For the self-administration studies, three dependent measures were calculated: (1) the total number of active lever responses emitted during the session (drug-seeking behavior), (2) the total number of inactive lever responses emitted during the session (non-specific responding), and (3) the total number of infusions earned during maintenance tests (drug-taking behavior) or the total number of infusion-paired light deliveries earned during reinstatement tests. Data from individual animals were averaged over the last three cocaine, saline, and extinction sessions and used to portray baseline performance. A series of single-factor (condition or dose) ANOVAs with repeated measures was performed for each brain site, and the Dunnett's t test was used for all post hoc comparisons. Paired t tests for dependent samples were used to compare the number of infusions earned during baseline sessions. For the food study, the number of active and inactive lever responses as well as pellets earned during baseline (averaged over the last three sessions) and after bilateral infusions of 100 μg lidocaine were calculated. The two conditions were compared by pairedt tests for dependent samples.

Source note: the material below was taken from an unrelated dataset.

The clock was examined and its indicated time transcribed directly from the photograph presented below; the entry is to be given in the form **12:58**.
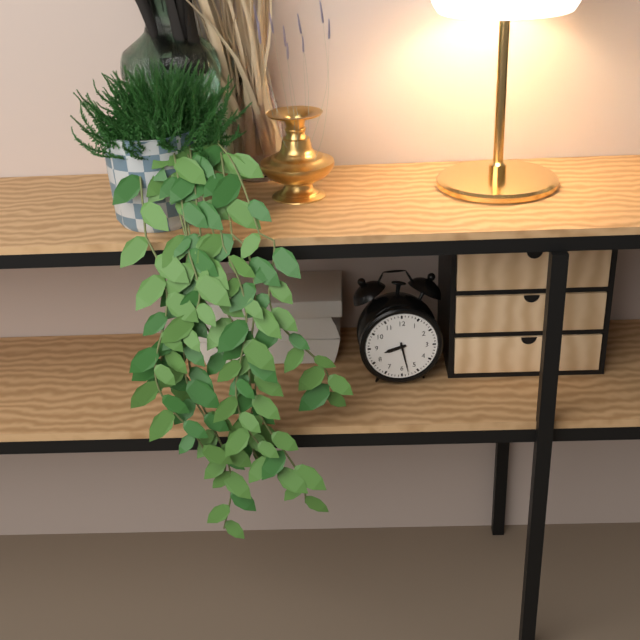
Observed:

Functional spread of lidocaine and histology
The volume of lidocaine required to inactivate >90% of neurons within a particular radius from the infusion site is governed by the spherical volume equation, V = 4/3πr3 (Tehovnik and Sommer, 1997). Collectively, several studies (Sandkühler and Gebhart, 1984;Sandkühler et al., 1987; Tehovnik and Sommer, 1997; Malpeli, 1999; Martin and Ghez, 1999) have shown that as lidocaine infusion volume increases (from 0.1 to 10 μl), the radius of the functional spread increases in a fairly linear manner (from 0.25 to 2.0 mm). Furthermore, the spread of lidocaine appears to be less dependent on concentration, but higher concentrations may prolong the time course of inactivation. Generally, the effects of lidocaine completely disappear after 30–90 min in sites having a functional spread zone with radii of 0.1–2.0 mm (Lomber, 1999).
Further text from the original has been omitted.